MP Materials building massive manufacturing site in Texas

MP Materials Corp. (MP) announced on Tuesday that it has selected a 120-acre site in North Lake, Texas to build a new large-scale rare earth manufacturing campus.
The planned campus, which will be called 10X, is being built less than 10 miles from MP's existing Independence facility in Fort Worth, Texas. The company said in a press release that by building the new campus in the same area as its current facility, it will make North Texas "the center of gravity for the United States’ rare earth magnet supply chain."
According to MP, the 10X campus will "significantly expand" its fully integrated US rare earth magnetics manufacturing platform, contributing approximately 10,000 metric tons of NdFeB rare earth magnets per year. The company's production already encompasses mining and refining, metallization and alloying, sintering, finished magnet production and closed‑loop recycling.
Once the new campus is fully operationally, it will "dramatically" advance the ability to produce these strategic components domestically in the US, according to MP.
The company is expecting to invest more than $1.25 billion in the project, which it says will create more than 1,500 direct manufacturing and engineering jobs at the site. MP will break ground on the new campus "imminently" and commissioning is set to begin in 2028.

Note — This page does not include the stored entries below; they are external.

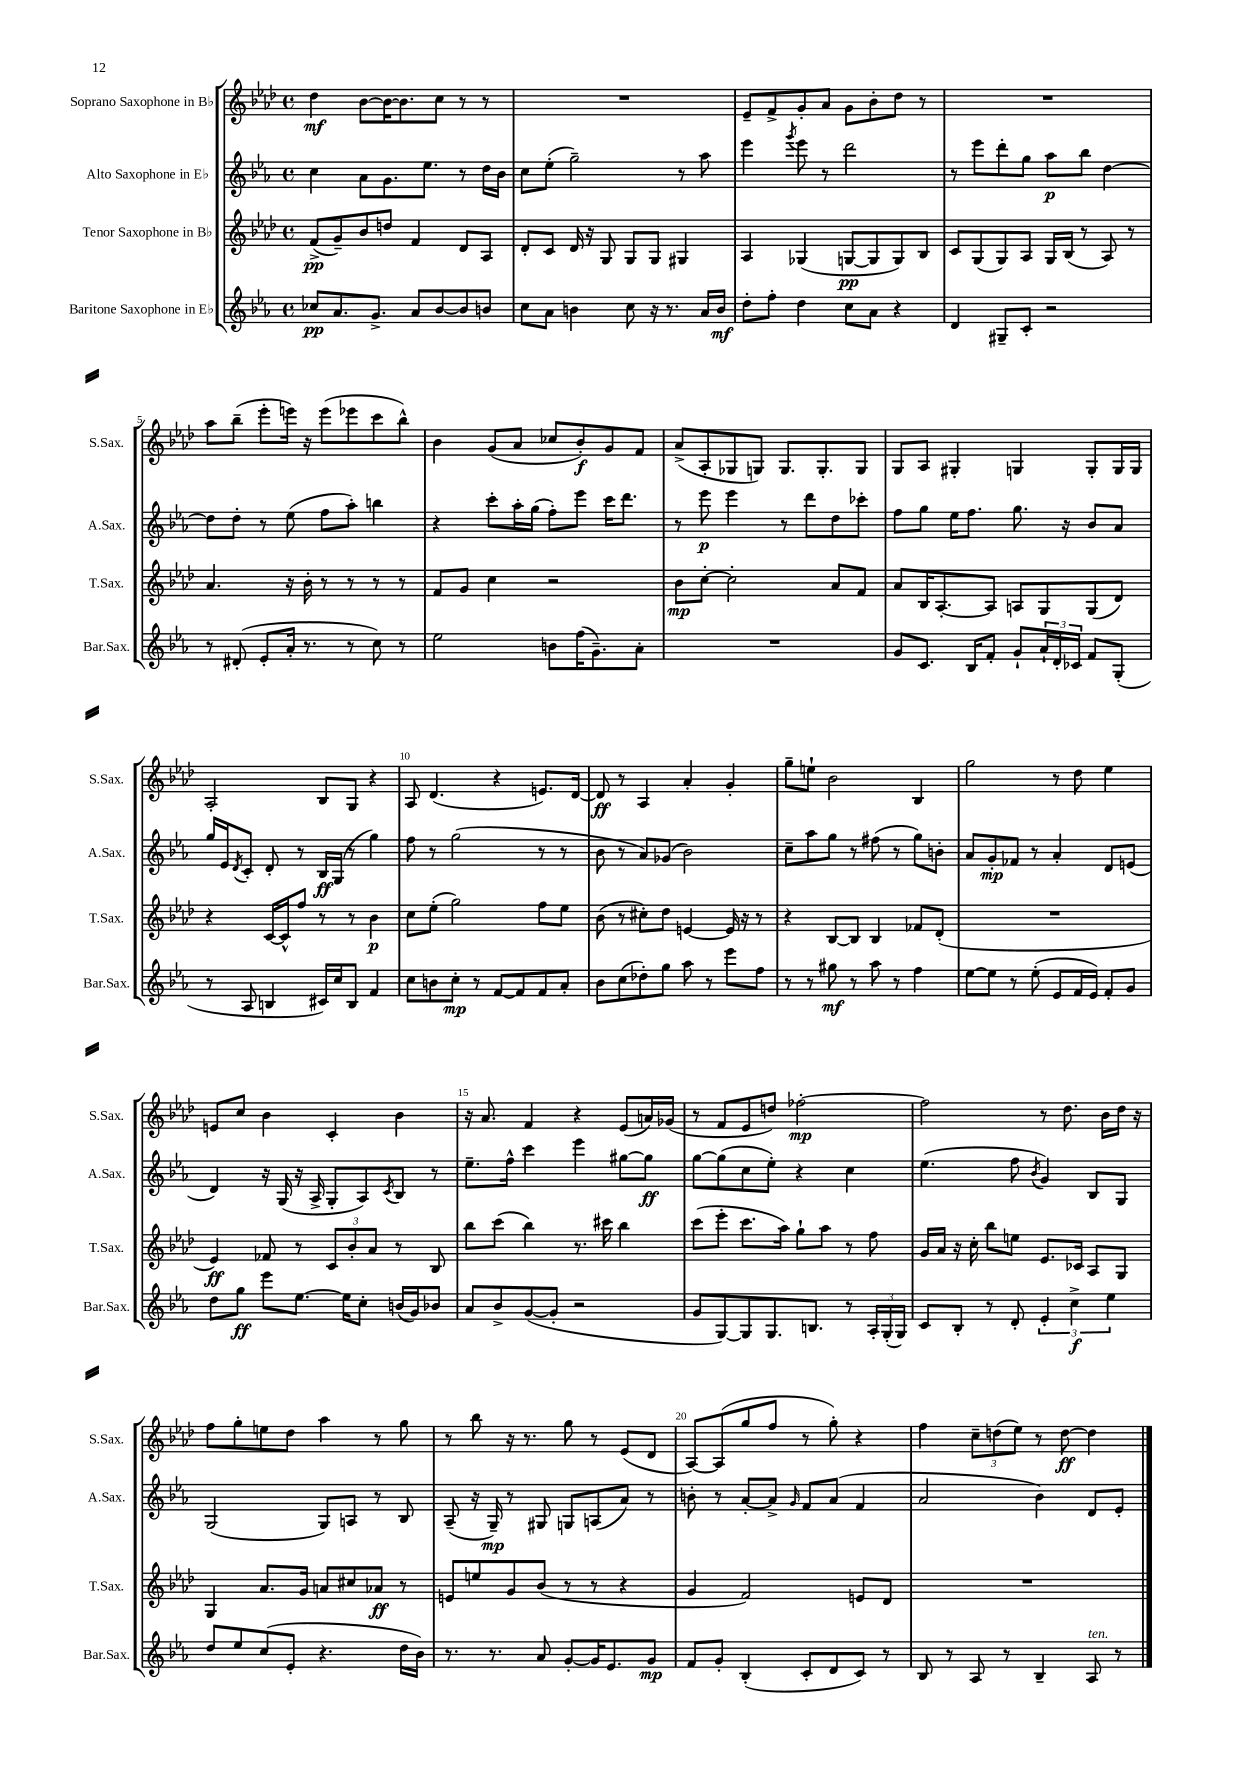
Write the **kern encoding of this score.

**kern	**dynam	**kern	**dynam	**kern	**dynam	**kern	**dynam
*part4	*part4	*part3	*part3	*part2	*part2	*part1	*part1
*staff4	*staff4	*staff3	*staff3	*staff2	*staff2	*staff1	*staff1
*I"Baritone Saxophone in E♭	*	*I"Tenor Saxophone in B♭	*	*I"Alto Saxophone in E♭	*	*I"Soprano Saxophone in B♭	*
*I'Bar.Sax.	*	*I'T.Sax.	*	*I'A.Sax.	*	*I'S.Sax.	*
*clefG2	*	*clefG2	*	*clefG2	*	*clefG2	*
*k[b-e-a-]	*	*k[b-e-a-d-]	*	*k[b-e-a-]	*	*k[b-e-a-d-]	*
*M4/4	*	*M4/4	*	*M4/4	*	*M4/4	*
*met(c)	*	*met(c)	*	*met(c)	*	*met(c)	*
=1	=1	=1	=1	=1	=1	=1	=1
8cc-X/L	pp	(8f^/L	pp	4cc\	.	4dd-\	mf
8.a-/	.	8g~/)	.	.	.	.	.
.	.	8b-/	.	8a-\L	.	[8b-\L	.
8.g^/J	.	.	.	.	.	.	.
.	.	8ddn/J	.	8.g\	.	16b-\K_	.
.	.	.	.	.	.	8.b-\]	.
8a-/L	.	4f/	.	.	.	.	.
.	.	.	.	8.ee-\J	.	.	.
[8b-/	.	.	.	.	.	8cc\J	.
8b-/]	.	8d-/L	.	8r	.	8r	.
8bn/J	.	8A-/J	.	16dd\LL	.	8r	.
.	.	.	.	16b-\JJ	.	.	.
=2	=2	=2	=2	=2	=2	=2	=2
8cc\L	.	8d-'/L	.	8cc\L	.	1r	.
8a-\J	.	8c/J	.	(8ee-'\J	.	.	.
4bn\	.	16d-/	.	2gg~\)	.	.	.
.	.	16r	.	.	.	.	.
.	.	8G/	.	.	.	.	.
8cc\	.	8G/L	.	.	.	.	.
16r	.	8G/J	.	.	.	.	.
8.r	.	.	.	.	.	.	.
.	.	4G#X/	.	8r	.	.	.
16a-/LL	.	.	.	8aa-\	.	.	.
16b/JJ	mf	.	.	.	.	.	.
=3	=3	=3	=3	=3	=3	=3	=3
8dd'\L	.	4A-/	.	4eee-\	.	8e-~/L	.
8ff'\J	.	.	.	.	.	8f^/	.
.	.	.	.	8qggg/	.	.	.
4dd\	.	(4G-X/	.	8eee-\	.	8g'/	.
.	.	.	.	8r	.	8a-/J	.
8cc\L	.	[8Gn/L	pp	2ddd\	.	8g\L	.
8a-\J	.	8G/]	.	.	.	8b-'\	.
4r	.	8G/)	.	.	.	8dd-\J	.
.	.	8B-/J	.	.	.	8r	.
=4	=4	=4	=4	=4	=4	=4	=4
4d/	.	8c/L	.	8r	.	1r	.
.	.	(8G/	.	8eee-\L	.	.	.
8G#X~/L	.	8G/)	.	8ddd'\	.	.	.
8c'/J	.	8A-/J	.	8gg\J	.	.	.
2r	.	16G/LL	.	8aa-\L	p	.	.
.	.	(16B-/JJ	.	.	.	.	.
.	.	8r	.	8bb-\J	.	.	.
.	.	8A-/)	.	[4dd\	.	.	.
.	.	8r	.	.	.	.	.
!!LO:LB:g=z
=5	=5	=5	=5	=5	=5	=5	=5
8r	.	4.a-/	.	8dd\L]	.	8aa-\L	.
(8d#X'/	.	.	.	8dd'\J	.	(8bb-~\J	.
8e-'/L	.	.	.	8r	.	8eee-'\L	.
16a-'/Jk	.	16r	.	(8ee-\	.	16eeen\Jk)	.
8.r	.	16b-'\	.	.	.	16r	.
.	.	8r	.	8ff\L	.	(8eee\L	.
8r	.	8r	.	8aa-'\J)	.	8eee-X\	.
8cc\)	.	8r	.	4bbn\	.	8ccc\	.
8r	.	8r	.	.	.	8bb-^^\J)	.
=6	=6	=6	=6	=6	=6	=6	=6
2ee-\	.	8f/L	.	4r	.	4b-\	.
.	.	8g/J	.	.	.	.	.
.	.	4cc\	.	8ccc'\L	.	(8g/L	.
.	.	.	.	16aa-'\L	.	8a-/J	.
.	.	.	.	(16gg\JJ	.	.	.
8bn\L	.	2r	.	8ff'\L)	.	8cc-X/L	.
(16ff\K	.	.	.	8eee-\J	.	8b-'/)	f
8.g~\)	.	.	.	.	.	.	.
.	.	.	.	16ccc\KL	.	8g/	.
.	.	.	.	8.ddd\J	.	.	.
8a-'\J	.	.	.	.	.	8f/J	.
=7	=7	=7	=7	=7	=7	=7	=7
1r	.	8b-\L	mp	8r	.	(8a-^/L	.
.	.	[8cc'\J	.	8eee-\	p	8A-'/	.
.	.	2cc'\]	.	4eee-\	.	8G-X/	.
.	.	.	.	.	.	8Gn/J)	.
.	.	.	.	8r	.	8.G/L	.
.	.	.	.	8ddd\L	.	.	.
.	.	.	.	.	.	8.G'/	.
.	.	8a-/L	.	8dd\	.	.	.
.	.	8f/J	.	8ccc-X'\J	.	8G/J	.
=8	=8	=8	=8	=8	=8	=8	=8
8g/L	.	8a-/L	.	8ff\L	.	8G/L	.
8.c/J	.	16B-/K	.	8gg\J	.	8A-/J	.
.	.	[8.A-'/	.	.	.	.	.
.	.	.	.	16ee-\KL	.	4G#X'/	.
16B-/KL	.	.	.	8.ff\J	.	.	.
8f'/J	.	8A-/J]	.	.	.	.	.
8g`/L	.	8An/L	.	8.gg\	.	4Gn/	.
24a-`/L	.	8G/	.	.	.	.	.
24d'/	.	.	.	.	.	.	.
.	.	.	.	16r	.	.	.
24c-X/JJ	.	.	.	.	.	.	.
8f/L	.	(8G/	.	8b-/L	.	8G'/L	.
(8G'/J	.	8d-/J)	.	8a-/J	.	16G/L	.
.	.	.	.	.	.	16G/JJ	.
!!LO:LB:g=z
=9	=9	=9	=9	=9	=9	=9	=9
8r	.	4r	.	16gg/LL	.	2A-'/	.
.	.	.	.	16e-/J	.	.	.
.	.	.	.	8qd/	.	.	.
8A-/	.	.	.	8c'/J	.	.	.
4Bn/	.	[16c/LL	.	8d'/	.	.	.
.	.	16c^^/J]	.	.	.	.	.
.	.	8ff/J	.	8r	.	.	.
16c#X/LL)	.	8r	.	16B-/LL	ff	8B-/L	.
16cc/J	.	.	.	(16G/JJ	.	.	.
8B/J	.	8r	.	8r	.	8G/J	.
4f/	.	4b-\	p	4gg\)	.	4r	.
=10	=10	=10	=10	=10	=10	=10	=10
8cc\L	.	8cc\L	.	8ff\	.	8A-/	.
8bn\	.	(8ee-'\J	.	8r	.	(4.d-/	.
8cc'\J	mp	2gg\)	.	(2gg\	.	.	.
8r	.	.	.	.	.	.	.
[8f/L	.	.	.	.	.	4r	.
8f/]	.	.	.	.	.	.	.
8f/	.	8ff\L	.	8r	.	8.en/L)	.
8a-'/J	.	8ee-\J	.	8r	.	.	.
.	.	.	.	.	.	[16d-/Jk	.
=11	=11	=11	=11	=11	=11	=11	=11
8b-\L	.	(8b-\	.	8b-\	.	8d-/]	ff
(8cc\	.	8r	.	8r	.	8r	.
8dd-X'\)	.	8cc#X'\L)	.	8a-/L)	.	4A-/	.
8gg\J	.	8dd-\J	.	(8g-X/J	.	.	.
8aa-\	.	[4en/	.	2b-\)	.	4a-'/	.
8r	.	.	.	.	.	.	.
8eee-\L	.	16e/]	.	.	.	4g'/	.
.	.	16r	.	.	.	.	.
8ff\J	.	8r	.	.	.	.	.
=12	=12	=12	=12	=12	=12	=12	=12
8r	.	4r	.	8cc~\L	.	8gg~\L	.
8r	.	.	.	8aa-\	.	8een`\J	.
8gg#X\	mf	[8B-/L	.	8gg\J	.	2b-\	.
8r	.	8B-/J]	.	8r	.	.	.
8aa-\	.	4B-/	.	(8ff#X\	.	.	.
8r	.	.	.	8r	.	.	.
4ff\	.	8f-X/L	.	8gg\L)	.	4B-/	.
.	.	(8d-'/J	.	8bn'\J	.	.	.
=13	=13	=13	=13	=13	=13	=13	=13
[8ee-\L	.	1r	.	8a-/L	.	2gg\	.
8ee-\J]	.	.	.	8g'/	mp	.	.
8r	.	.	.	8f-X/J	.	.	.
(8ee-'\	.	.	.	8r	.	.	.
8e-/L	.	.	.	4a-'/	.	8r	.
16f/L	.	.	.	.	.	8dd-\	.
16e-/JJ)	.	.	.	.	.	.	.
8f'/L	.	.	.	8d/L	.	4ee-\	.
8g/J	.	.	.	(8en/J	.	.	.
!!LO:LB:g=z
=14	=14	=14	=14	=14	=14	=14	=14
8dd\L	.	4e-/)	ff	4d/)	.	8en/L	.
8gg\J	ff	.	.	.	.	8cc/J	.
8eee-\L	.	8f-X/	.	16r	.	4b-\	.
.	.	.	.	(16G/	.	.	.
[8.ee-\J	.	8r	.	16r	.	.	.
.	.	.	.	16A-^/	.	.	.
.	.	12c/L	.	8G'/L	.	4c'/	.
16ee-\KL]	.	.	.	.	.	.	.
.	.	12b-'/	.	.	.	.	.
8cc'\J	.	.	.	8A-/)	.	.	.
.	.	12a-/J	.	.	.	.	.
.	.	.	.	8qc/	.	.	.
(16bn/LL	.	8r	.	8B-/J	.	4b-\	.
16g/J)	.	.	.	.	.	.	.
8b-X/J	.	8B-/	.	8r	.	.	.
=15	=15	=15	=15	=15	=15	=15	=15
8a-/L	.	8bb-\L	.	8.ee-~\L	.	16r	.
.	.	.	.	.	.	8.a-/	.
8b-^/	.	(8ccc\J	.	.	.	.	.
.	.	.	.	16ff^^\Jk	.	.	.
([8g/	.	4bb-\)	.	4ccc\	.	4f/	.
8g'/J]	.	.	.	.	.	.	.
2r	.	8.r	.	4eee-\	.	4r	.
.	.	16ccc#X\	.	.	.	.	.
.	.	4bb-\	.	[8gg#X\L	.	(8e-/L	.
.	.	.	.	8gg#\J]	ff	16an/L)	.
.	.	.	.	.	.	(16g-X/JJ	.
=16	=16	=16	=16	=16	=16	=16	=16
8g/L	.	(8ccc\L	.	[8gg\L	.	8r	.
[8G/)	.	8eee-'\J	.	(8gg\]	.	8f/L	.
8G/]	.	8.ccc\L	.	8cc\	.	8e-/	.
8.G/	.	.	.	8ee-'\J)	.	8ddn/J)	.
.	.	16aa-\Jk)	.	.	.	.	.
.	.	8gg`\L	.	4r	.	[2ff-X'\	mp
8.Bn/J	.	.	.	.	.	.	.
.	.	8aa-\J	.	.	.	.	.
8r	.	8r	.	4cc\	.	.	.
24A-'/LL	.	8ff\	.	.	.	.	.
(24G'/	.	.	.	.	.	.	.
24G/JJ)	.	.	.	.	.	.	.
=17	=17	=17	=17	=17	=17	=17	=17
8c/L	.	16g/LL	.	(4.ee-\	.	2ff-\]	.
.	.	16a-/JJ	.	.	.	.	.
8B-'/J	.	16r	.	.	.	.	.
.	.	16cc'\	.	.	.	.	.
8r	.	8bb-\L	.	.	.	.	.
8d'/	.	8een\J	.	8ff\	.	.	.
.	.	.	.	8qb-/	.	.	.
6e-'/	.	8.e-/L	.	4g/)	.	8r	.
.	.	.	.	.	.	8.dd-\	.
6cc^\	f	.	.	.	.	.	.
.	.	16c-X/Jk	.	.	.	.	.
.	.	8A-/L	.	8B-/L	.	.	.
.	.	.	.	.	.	16b-\LL	.
6ee-\	.	.	.	.	.	.	.
.	.	8G/J	.	8G/J	.	16dd-\JJ	.
.	.	.	.	.	.	16r	.
!!LO:LB:g=z
=18	=18	=18	=18	=18	=18	=18	=18
8dd/L	.	4G/	.	(2G/	.	8ff\L	.
8ee-/	.	.	.	.	.	8gg'\	.
(8cc/	.	8.a-/L	.	.	.	8een\	.
8e-'/J	.	.	.	.	.	8dd-\J	.
.	.	16g/Jk	.	.	.	.	.
4.r	.	8an/L	.	8G/L)	.	4aa-\	.
.	.	8cc#X/	.	8An/J	.	.	.
.	.	8a-X/J	ff	8r	.	8r	.
16dd\LL	.	8r	.	8B-/	.	8gg\	.
16b-\JJ)	.	.	.	.	.	.	.
=19	=19	=19	=19	=19	=19	=19	=19
8.r	.	8en/L	.	(8A-~/	.	8r	.
.	.	8een/	.	16r	.	8bb-\	.
8.r	.	.	.	16G~/)	mp	.	.
.	.	8g/	.	8r	.	16r	.
.	.	.	.	.	.	8.r	.
8a-/	.	(8b-/J	.	8G#X/	.	.	.
[8g'/L	.	8r	.	8Gn/L	.	8gg\	.
16g/K]	.	8r	.	(8An/	.	8r	.
8.e-/	.	.	.	.	.	.	.
.	.	4r	.	8a-/J)	.	(8e-/L	.
8g/J	mp	.	.	8r	.	8d-/J	.
=20	=20	=20	=20	=20	=20	=20	=20
8f/L	.	4g/	.	8bn'\	.	[8A-/L)	.
8g'/J	.	.	.	8r	.	(8A-/]	.
(4B-'/	.	2f/)	.	[8a-'/L	.	8gg/	.
.	.	.	.	8a-^/J]	.	8ff/J	.
.	.	.	.	16qqg/	.	.	.
8c'/L	.	.	.	8f/L	.	8r	.
8d/	.	.	.	(8a-/J	.	8gg'\)	.
8c/J)	.	8en/L	.	4f/	.	4r	.
8r	.	8d-/J	.	.	.	.	.
=21	=21	=21	=21	=21	=21	=21	=21
8B-/	.	1r	.	2a-/	.	4ff\	.
8r	.	.	.	.	.	.	.
8A-/	.	.	.	.	.	12cc~\L	.
.	.	.	.	.	.	(12ddn\	.
8r	.	.	.	.	.	.	.
.	.	.	.	.	.	12ee-\J)	.
4B-~/	.	.	.	4b-\)	.	8r	.
.	.	.	.	.	.	[8dd\	ff
!LO:TX:a:i:t=ten.	!	!	!	!	!	!	!
8A-/	.	.	.	8d/L	.	4dd\]	.
8r	.	.	.	8e-'/J	.	.	.
==	==	==	==	==	==	==	==
*-	*-	*-	*-	*-	*-	*-	*-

Government backing paid way for 10X
The 10X campus is being built as part of the 10-year public-private partnership that MP signed with the US Department of War (DoW) in July to accelerate rare earth mining in the United States. The company said at the time that the planned 10X facility would be the cornerstone of the project.
As part of the agreement, the DoW has agreed to purchase $400 million of a newly-created series of the MP Material’s preferred stock, which is convertible into shares of the company’s common stock.
This investment makes the Defense Department the largest shareholder of MP materials.
The agreement also establishes a price floor commitment from the DoW of $110 per kilogram for MP Materials’ NdPr products stockpiled or sold, which is meant to reduce vulnerability to non-market forces and ensure stable and predictable cash flow for the company with shared upside.
And for a period of 10 years following the construction of the 10X Facility, the DoW has agreed to ensure that 100% of the magnets produced at the 10X Facility will be purchased by defense and commercial customers with shared upside.
“10X is about building industrial strength at a scale the United States has not seen in generations, and the exceptional talent and infrastructure in North Texas make it possible,” MP Materials founder and CEO James Litinsky said in a statement.
“We are advancing key objectives under our public-private partnership with the Department of War and accelerating America’s rare earth and magnet independence with an uncompromising focus on speed, execution, and delivery.”
Rare earths are the key building block of modern tech, powering everything from electric vehicles and semiconductors to robotics and missile guidance systems.
MP's commercial customers include General Motors Company (GM) and Apple Inc. (AAPL).
The latter entered into a $500-million long-term partnership agreement with MP in July.
The agreement calls for MP Materials to supply Apple with magnets produced at its Fort Worth, Texas, facility—known as Independence—using recycled rare earth feedstock processed at MP’s Mountain Pass site in California.
MP's shares are up nearly 19% so far this year.